Descripción
El puesto de enfermería implica la provisión integral de cuidados profesionales dentro de un entorno asistencial. Las funciones principales se centran en la atención directa a las personas usuarias, garantizando su bienestar físico y sanitario. Esto incluye la vigilancia continua de sus necesidades, la administración de tratamientos según prescripción médica y el control de constantes vitales como la presión arterial, el pulso y la temperatura. El rol requiere una alta capacidad de observación para detectar cambios en el estado de salud y actuar en consecuencia, así como una meticulosa organización de la documentación clínica para mantener un registro preciso de todas las intervenciones realizadas.La labor también abarca la colaboración estrecha con el equipo multidisciplinar, apoyando al personal médico en la preparación de material y medicamentos, y trabajando en coordinación con otros profesionales como fisioterapeutas en actividades acordes a la cualificación de enfermería. En el ámbito de la atención al paciente encamado, se realizan cambios posturales prescritos, se supervisa la alimentación y se proporciona cuidados especializados, incluyendo la gestión de sondas y el cuidado de estomas.
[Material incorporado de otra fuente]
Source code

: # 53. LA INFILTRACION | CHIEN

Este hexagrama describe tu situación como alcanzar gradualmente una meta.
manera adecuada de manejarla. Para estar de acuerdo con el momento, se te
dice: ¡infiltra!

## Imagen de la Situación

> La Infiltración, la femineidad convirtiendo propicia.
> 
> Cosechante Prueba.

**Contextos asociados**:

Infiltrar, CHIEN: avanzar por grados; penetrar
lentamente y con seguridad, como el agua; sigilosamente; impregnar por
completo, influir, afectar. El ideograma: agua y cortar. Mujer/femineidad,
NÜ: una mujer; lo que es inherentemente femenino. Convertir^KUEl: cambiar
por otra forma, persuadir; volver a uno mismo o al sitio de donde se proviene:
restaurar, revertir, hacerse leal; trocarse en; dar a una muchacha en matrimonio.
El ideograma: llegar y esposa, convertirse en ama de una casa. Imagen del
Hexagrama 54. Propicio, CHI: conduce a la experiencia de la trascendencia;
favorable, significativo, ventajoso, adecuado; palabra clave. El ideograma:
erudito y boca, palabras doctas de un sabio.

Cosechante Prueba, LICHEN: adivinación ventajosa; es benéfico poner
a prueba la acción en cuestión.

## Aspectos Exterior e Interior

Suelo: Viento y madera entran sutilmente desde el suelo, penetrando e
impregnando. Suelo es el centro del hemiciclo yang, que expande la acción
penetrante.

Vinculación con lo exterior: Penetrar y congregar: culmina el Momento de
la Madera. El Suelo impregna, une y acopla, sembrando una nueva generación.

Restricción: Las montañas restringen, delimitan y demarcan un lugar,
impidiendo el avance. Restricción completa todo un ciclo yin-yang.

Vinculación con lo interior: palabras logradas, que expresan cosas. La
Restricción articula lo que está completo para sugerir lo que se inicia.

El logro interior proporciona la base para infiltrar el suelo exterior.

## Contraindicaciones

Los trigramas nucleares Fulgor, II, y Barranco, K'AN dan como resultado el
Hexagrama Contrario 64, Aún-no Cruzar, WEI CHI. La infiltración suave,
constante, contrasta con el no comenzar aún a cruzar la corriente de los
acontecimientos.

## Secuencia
La responsabilidad se extiende a garantizar la higiene personal de los usuarios y el control de los medicamentos y alimentos en su entorno inmediato, promoviendo un ambiente seguro y terapéutico.
Además de las tareas clínicas, el profesional puede asumir funciones de coordinación y supervisión de los cuidados planificados cuando la organización lo requiera y dentro de su ámbito competencial. Esto incluye la vigilancia de la ejecución de actividades físicas prescritas, observando posibles incidencias. Otras labores administrativas y logísticas, como la realización de pedidos de farmacia o material, complementan el perfil del puesto, asegurando que la unidad disponga de los recursos necesarios para una atención eficiente y de calidad.